So what I'm saying is, be sure you are not promising to bring home the Holy Grail for your master's thesis.

Stat mech will apply to things like equations of state for matter in stars. This will contribute to stellar evolution, from formation to final life in either collapse or explosion. For large enough stars you will find GR is important enough to include it in calculations of stellar evolution.It will apply in things like understanding neutron stars and other things like that, once more requiring GR. Possibly you will need stat mech to understand things like the life of a gas nebula, especially one that is very hot from a nearby super nova or some such thing. It will apply in things like early universe cosmology, again a condition where GR is important.
 
I see, thanks very much.
Yes, I am sure (as I was already) I am not goint to make a scientific discovery in my master thesis!

It seems to me that the first examples you gave me are in the domain of Astrophysics.
Whereas, you also talked about early universe cosmology.
Can you give me some examples about that? Or also some link, paper, review ... anything which may help me have a decent idea about that.
 
My knowledge of early universe cosmology is seldom and few.
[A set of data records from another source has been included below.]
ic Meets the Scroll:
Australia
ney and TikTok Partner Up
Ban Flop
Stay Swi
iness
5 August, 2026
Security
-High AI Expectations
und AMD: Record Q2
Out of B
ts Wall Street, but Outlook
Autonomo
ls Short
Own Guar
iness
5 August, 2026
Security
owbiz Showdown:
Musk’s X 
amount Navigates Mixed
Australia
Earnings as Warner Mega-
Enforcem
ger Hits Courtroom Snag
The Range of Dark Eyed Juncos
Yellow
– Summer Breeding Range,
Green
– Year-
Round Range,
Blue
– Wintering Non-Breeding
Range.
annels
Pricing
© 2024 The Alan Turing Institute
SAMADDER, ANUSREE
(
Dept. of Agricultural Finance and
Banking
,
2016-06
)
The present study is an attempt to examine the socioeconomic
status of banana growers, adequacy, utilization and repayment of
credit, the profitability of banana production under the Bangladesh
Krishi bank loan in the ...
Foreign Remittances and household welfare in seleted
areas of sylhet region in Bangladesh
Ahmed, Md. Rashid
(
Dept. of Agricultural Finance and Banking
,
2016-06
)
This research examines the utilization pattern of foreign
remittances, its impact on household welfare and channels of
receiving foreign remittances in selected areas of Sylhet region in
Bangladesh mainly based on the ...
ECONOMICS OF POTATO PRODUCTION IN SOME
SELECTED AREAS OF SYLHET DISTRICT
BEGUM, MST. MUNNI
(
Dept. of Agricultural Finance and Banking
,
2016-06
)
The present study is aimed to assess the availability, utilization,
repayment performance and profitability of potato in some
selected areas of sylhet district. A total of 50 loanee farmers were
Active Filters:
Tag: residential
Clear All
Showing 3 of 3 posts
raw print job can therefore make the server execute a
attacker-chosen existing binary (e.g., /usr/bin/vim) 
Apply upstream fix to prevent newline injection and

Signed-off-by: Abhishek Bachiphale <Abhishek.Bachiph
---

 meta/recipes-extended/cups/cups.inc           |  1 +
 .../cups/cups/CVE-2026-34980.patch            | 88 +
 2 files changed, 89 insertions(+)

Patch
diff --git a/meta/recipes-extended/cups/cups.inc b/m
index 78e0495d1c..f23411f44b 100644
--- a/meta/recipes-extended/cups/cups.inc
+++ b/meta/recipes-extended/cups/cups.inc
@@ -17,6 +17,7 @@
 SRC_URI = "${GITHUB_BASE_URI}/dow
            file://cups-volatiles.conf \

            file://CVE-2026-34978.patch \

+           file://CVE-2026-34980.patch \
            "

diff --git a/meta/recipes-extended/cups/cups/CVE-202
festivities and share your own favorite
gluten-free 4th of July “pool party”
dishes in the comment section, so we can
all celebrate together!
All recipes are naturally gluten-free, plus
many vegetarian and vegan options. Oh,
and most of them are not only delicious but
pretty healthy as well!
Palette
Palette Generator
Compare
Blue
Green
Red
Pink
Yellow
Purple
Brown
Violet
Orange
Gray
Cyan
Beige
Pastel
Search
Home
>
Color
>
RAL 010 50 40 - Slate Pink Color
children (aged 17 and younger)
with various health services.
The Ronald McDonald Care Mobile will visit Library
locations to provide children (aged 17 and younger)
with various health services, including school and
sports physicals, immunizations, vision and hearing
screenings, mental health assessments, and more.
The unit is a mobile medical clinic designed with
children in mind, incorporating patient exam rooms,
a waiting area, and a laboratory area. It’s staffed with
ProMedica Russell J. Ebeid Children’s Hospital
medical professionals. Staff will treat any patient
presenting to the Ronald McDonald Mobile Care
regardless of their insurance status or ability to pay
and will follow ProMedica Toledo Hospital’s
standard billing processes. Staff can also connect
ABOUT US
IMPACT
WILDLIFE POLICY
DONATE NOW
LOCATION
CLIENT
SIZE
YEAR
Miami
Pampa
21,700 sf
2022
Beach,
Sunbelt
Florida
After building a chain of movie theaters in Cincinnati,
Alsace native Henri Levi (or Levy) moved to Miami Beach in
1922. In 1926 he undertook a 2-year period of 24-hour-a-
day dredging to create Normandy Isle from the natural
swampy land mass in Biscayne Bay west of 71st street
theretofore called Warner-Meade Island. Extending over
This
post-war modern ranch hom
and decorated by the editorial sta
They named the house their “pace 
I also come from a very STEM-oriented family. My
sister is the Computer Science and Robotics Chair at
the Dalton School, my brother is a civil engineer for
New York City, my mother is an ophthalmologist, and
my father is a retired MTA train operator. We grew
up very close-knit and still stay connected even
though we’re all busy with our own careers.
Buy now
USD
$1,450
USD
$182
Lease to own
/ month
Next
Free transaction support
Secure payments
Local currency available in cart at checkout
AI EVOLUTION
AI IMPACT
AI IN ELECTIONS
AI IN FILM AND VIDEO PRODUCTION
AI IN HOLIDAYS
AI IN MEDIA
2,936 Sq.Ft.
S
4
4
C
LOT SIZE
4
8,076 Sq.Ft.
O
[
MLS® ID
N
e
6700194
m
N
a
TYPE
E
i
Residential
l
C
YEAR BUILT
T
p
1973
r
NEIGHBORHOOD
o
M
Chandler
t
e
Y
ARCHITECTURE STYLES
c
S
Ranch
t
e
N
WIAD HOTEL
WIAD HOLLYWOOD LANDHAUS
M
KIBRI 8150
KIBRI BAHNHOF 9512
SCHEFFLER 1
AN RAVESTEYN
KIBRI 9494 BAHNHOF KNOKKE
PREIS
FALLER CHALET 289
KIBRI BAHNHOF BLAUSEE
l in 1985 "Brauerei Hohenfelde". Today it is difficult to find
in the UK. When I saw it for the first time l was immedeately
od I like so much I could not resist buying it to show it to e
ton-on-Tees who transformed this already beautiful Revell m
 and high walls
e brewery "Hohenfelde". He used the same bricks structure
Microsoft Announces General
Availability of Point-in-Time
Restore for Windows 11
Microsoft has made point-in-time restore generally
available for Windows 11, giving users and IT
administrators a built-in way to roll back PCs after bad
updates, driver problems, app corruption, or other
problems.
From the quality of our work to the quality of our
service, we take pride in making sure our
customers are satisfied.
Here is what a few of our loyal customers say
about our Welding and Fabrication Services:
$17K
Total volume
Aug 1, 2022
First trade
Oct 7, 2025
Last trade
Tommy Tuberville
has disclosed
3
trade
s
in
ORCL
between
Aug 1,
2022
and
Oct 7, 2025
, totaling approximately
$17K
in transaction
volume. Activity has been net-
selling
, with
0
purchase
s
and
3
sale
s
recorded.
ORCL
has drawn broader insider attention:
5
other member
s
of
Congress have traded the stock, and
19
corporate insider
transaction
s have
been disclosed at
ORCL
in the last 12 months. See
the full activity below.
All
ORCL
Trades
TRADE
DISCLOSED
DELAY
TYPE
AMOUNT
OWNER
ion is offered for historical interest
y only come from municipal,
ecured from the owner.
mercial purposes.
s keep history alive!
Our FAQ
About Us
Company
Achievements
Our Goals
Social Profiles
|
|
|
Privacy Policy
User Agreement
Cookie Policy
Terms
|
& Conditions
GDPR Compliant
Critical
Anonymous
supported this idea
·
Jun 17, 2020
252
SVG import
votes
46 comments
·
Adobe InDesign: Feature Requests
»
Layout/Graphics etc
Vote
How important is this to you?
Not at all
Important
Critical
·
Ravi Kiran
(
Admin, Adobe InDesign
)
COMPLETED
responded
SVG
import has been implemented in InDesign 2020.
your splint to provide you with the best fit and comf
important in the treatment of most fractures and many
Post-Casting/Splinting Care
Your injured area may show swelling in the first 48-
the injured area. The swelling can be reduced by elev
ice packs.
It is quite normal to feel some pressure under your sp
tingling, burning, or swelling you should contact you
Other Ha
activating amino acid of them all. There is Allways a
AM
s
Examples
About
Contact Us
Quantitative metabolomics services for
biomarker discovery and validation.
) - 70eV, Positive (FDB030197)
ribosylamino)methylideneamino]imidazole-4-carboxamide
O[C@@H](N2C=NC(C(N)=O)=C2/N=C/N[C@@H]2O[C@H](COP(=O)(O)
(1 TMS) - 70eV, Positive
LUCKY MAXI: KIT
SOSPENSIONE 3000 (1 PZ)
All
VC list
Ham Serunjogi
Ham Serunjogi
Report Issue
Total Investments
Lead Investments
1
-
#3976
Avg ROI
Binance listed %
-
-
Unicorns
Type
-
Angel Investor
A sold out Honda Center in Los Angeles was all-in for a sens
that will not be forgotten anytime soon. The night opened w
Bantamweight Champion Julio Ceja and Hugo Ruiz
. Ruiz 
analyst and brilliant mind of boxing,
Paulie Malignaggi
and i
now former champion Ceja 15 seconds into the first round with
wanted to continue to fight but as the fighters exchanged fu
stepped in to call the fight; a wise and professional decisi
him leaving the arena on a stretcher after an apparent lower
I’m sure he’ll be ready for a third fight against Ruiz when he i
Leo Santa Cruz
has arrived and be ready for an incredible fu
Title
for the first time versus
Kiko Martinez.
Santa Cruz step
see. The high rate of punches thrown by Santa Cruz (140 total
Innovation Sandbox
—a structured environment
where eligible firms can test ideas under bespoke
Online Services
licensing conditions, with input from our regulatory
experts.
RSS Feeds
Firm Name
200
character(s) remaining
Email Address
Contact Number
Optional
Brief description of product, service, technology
It is little more than my reading of the book _The First Three Minutes_ by Weinberg.
 
iorfus said:
I continue to read that Statistical Mechanics is very often used in General Relativity and Cosmology, but I cannot see precisely why.

Can please anyhone help me?
Thanks in advance!
I'm not aware that SM is used in GR but apparently the Einstein field equations are a restatement of the second law of thermodynamics.

See
Gravity: the inside story
T. Padmanabhan
Gen Relativ Gravit (2008) 40:2031–2036
DOI 10.1007/s10714-008-0669-6

It is available in pdf form.
 
Thanks anyway, DEvens :-)

Thank you very much, Mentz114, I am going to take a look at it!